**About this exercise**
Transcribe the entries exactly. Start at the top, stop after the line with "thumb mcp: (249, 285)", and omit every picture.

****

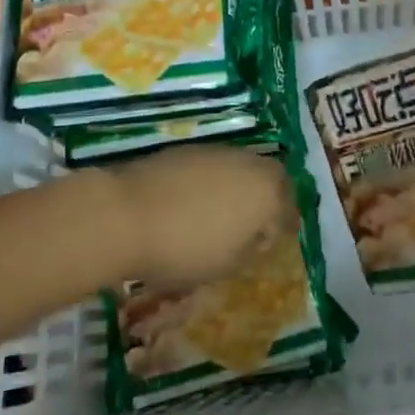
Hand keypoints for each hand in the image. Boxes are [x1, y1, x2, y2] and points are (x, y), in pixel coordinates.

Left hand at [96, 146, 294, 288]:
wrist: (125, 214)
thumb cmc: (185, 248)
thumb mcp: (227, 265)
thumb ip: (251, 249)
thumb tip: (257, 238)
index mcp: (266, 192)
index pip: (289, 207)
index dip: (286, 226)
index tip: (276, 242)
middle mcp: (247, 163)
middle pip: (270, 178)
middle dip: (268, 198)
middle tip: (255, 224)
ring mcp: (215, 152)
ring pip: (240, 168)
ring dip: (238, 187)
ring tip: (222, 215)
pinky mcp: (185, 149)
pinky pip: (212, 166)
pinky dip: (212, 182)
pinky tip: (194, 204)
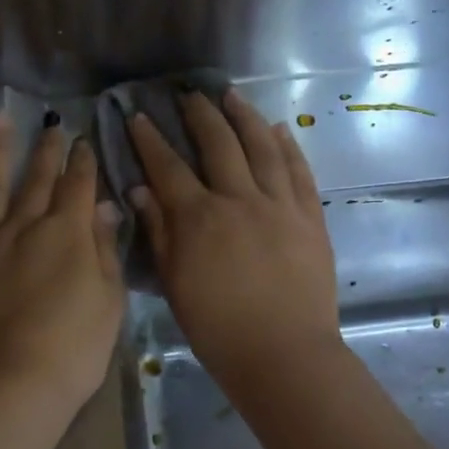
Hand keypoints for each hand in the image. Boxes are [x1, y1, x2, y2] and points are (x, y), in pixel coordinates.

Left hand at [0, 113, 126, 421]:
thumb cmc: (71, 351)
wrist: (5, 388)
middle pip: (36, 179)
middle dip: (46, 148)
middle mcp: (23, 225)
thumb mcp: (109, 302)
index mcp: (66, 234)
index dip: (82, 161)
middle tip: (51, 122)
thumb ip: (104, 249)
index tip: (83, 139)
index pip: (78, 186)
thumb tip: (104, 205)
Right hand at [129, 89, 341, 394]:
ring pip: (262, 146)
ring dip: (245, 117)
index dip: (150, 140)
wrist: (284, 355)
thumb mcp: (175, 284)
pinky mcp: (310, 217)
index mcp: (200, 218)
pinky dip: (288, 146)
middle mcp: (240, 199)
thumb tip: (140, 190)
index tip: (138, 116)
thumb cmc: (218, 328)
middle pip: (218, 144)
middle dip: (200, 114)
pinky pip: (299, 171)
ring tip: (232, 95)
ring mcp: (280, 205)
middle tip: (189, 94)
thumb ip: (159, 233)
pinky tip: (279, 128)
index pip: (168, 166)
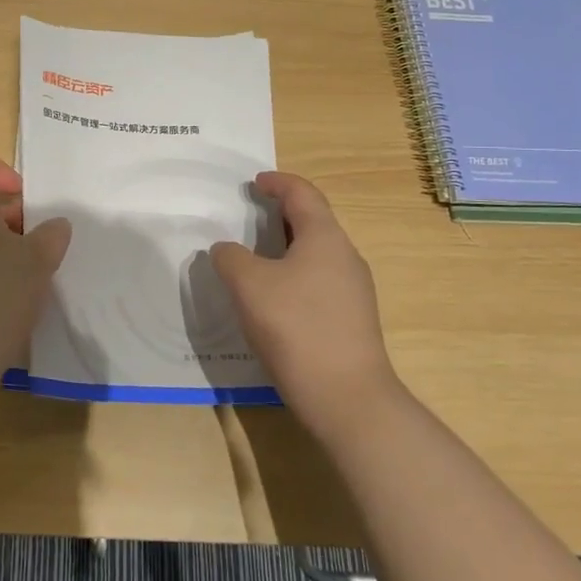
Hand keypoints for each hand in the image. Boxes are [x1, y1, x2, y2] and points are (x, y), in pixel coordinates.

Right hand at [212, 171, 404, 439]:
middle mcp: (345, 257)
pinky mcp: (352, 320)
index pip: (302, 193)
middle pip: (313, 221)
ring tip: (254, 258)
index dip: (277, 182)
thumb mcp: (249, 285)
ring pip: (316, 254)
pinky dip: (294, 274)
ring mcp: (354, 290)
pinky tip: (273, 299)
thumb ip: (231, 258)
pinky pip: (319, 281)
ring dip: (286, 247)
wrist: (346, 398)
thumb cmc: (296, 327)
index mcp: (325, 237)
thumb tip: (226, 250)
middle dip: (281, 214)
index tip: (254, 183)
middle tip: (249, 217)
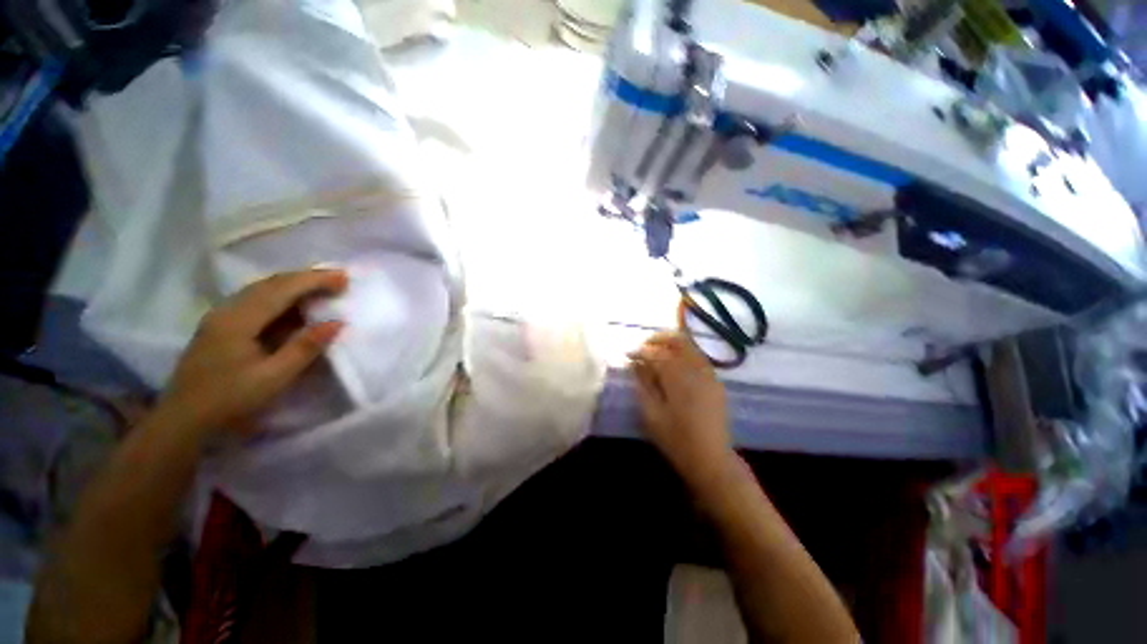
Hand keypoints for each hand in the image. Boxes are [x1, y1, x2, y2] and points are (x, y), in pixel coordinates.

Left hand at [157, 269, 347, 436]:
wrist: (182, 420)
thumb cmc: (230, 399)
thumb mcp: (273, 377)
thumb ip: (305, 348)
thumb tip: (337, 323)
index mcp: (238, 320)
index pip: (281, 289)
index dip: (314, 280)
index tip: (344, 278)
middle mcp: (227, 310)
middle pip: (270, 283)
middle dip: (306, 278)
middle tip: (339, 279)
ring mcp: (221, 316)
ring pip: (262, 289)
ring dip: (294, 285)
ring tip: (323, 287)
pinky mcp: (221, 326)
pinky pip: (256, 300)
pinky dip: (281, 296)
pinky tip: (295, 304)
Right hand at [629, 331, 735, 486]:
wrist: (712, 459)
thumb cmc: (676, 439)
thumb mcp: (652, 413)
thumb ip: (643, 383)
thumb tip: (635, 363)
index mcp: (678, 377)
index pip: (656, 353)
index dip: (640, 351)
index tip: (628, 354)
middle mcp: (696, 369)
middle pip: (678, 340)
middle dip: (658, 338)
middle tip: (643, 346)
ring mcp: (709, 374)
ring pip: (690, 346)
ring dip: (671, 344)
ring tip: (655, 352)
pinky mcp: (716, 381)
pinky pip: (698, 357)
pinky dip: (683, 353)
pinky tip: (673, 364)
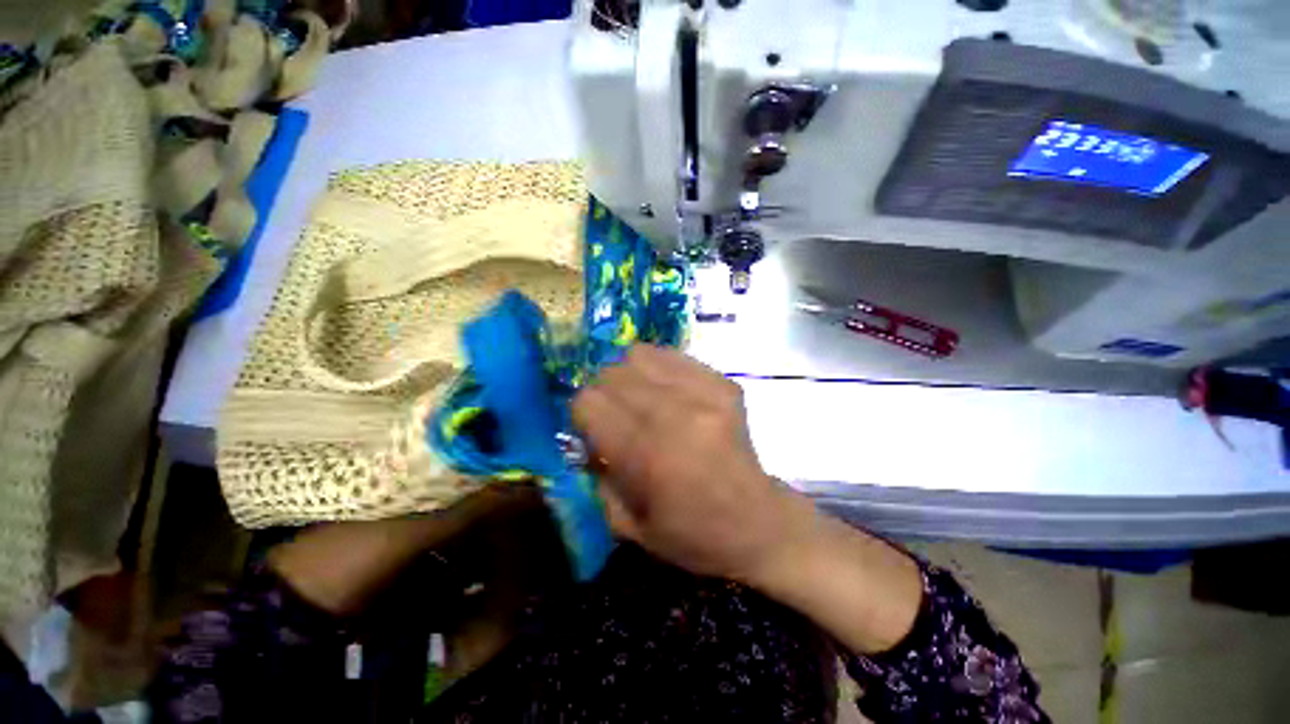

****

**Output of the task**
Hand keypoints for each hand in the image. Boxes are [x1, y1, x2, y2] and points are (x, y), in pixel coordinates.

Left hand at [96, 146, 294, 288]:
wrist: (125, 214)
thumb cmc: (185, 248)
thumb mcp: (227, 265)
thumb ip: (251, 249)
thumb tip: (257, 238)
index mcp: (266, 192)
index pip: (289, 207)
index dip: (286, 226)
index tip: (276, 242)
middle mcp: (247, 163)
middle pip: (270, 178)
middle dip: (268, 198)
middle tip: (255, 224)
ring mcp: (215, 152)
ring pip: (240, 168)
ring dip: (238, 187)
ring tip: (222, 215)
pinky mcp: (185, 149)
pinky pip: (212, 166)
pinky dip: (212, 182)
pinky tip: (194, 204)
Hand keypoints for each hand in the image. Boxes are [x1, y1, x2, y2] and points are (x, y), in pixel coordinates.

Left hand at [0, 113, 126, 421]:
thumb cmc: (71, 351)
wrist: (5, 388)
middle pip: (36, 179)
middle dip: (46, 148)
middle mcp: (23, 225)
thumb mcp: (109, 302)
index mcp: (66, 234)
index dip: (82, 161)
middle tip: (51, 122)
thumb ip: (104, 249)
index tip: (83, 139)
index pip: (78, 186)
thumb tip: (104, 205)
Right hand at [129, 89, 341, 394]:
ring pip: (262, 146)
ring dip: (245, 117)
index dip: (150, 140)
wrist: (284, 355)
thumb mcp: (175, 284)
pinky mcp: (310, 217)
index mcp: (200, 218)
pinky dip: (288, 146)
middle mcp: (240, 199)
thumb tip: (140, 190)
index tip: (138, 116)
thumb cmc: (218, 328)
middle pip: (218, 144)
middle dip: (200, 114)
pinky pip: (299, 171)
ring tip: (232, 95)
ring mcp: (280, 205)
middle tip: (189, 94)
thumb ip: (159, 233)
pinky tip: (279, 128)
index pip: (168, 166)
Hand keypoints for each hand in the image. Boxes are [x1, y1, x2, y2] and points are (x, y), in pixel coordinates.

Right hand at [212, 171, 404, 439]:
middle mcp: (345, 257)
pinky mcp: (352, 320)
index pip: (302, 193)
middle pip: (313, 221)
ring tip: (254, 258)
index dip: (277, 182)
thumb mcp: (249, 285)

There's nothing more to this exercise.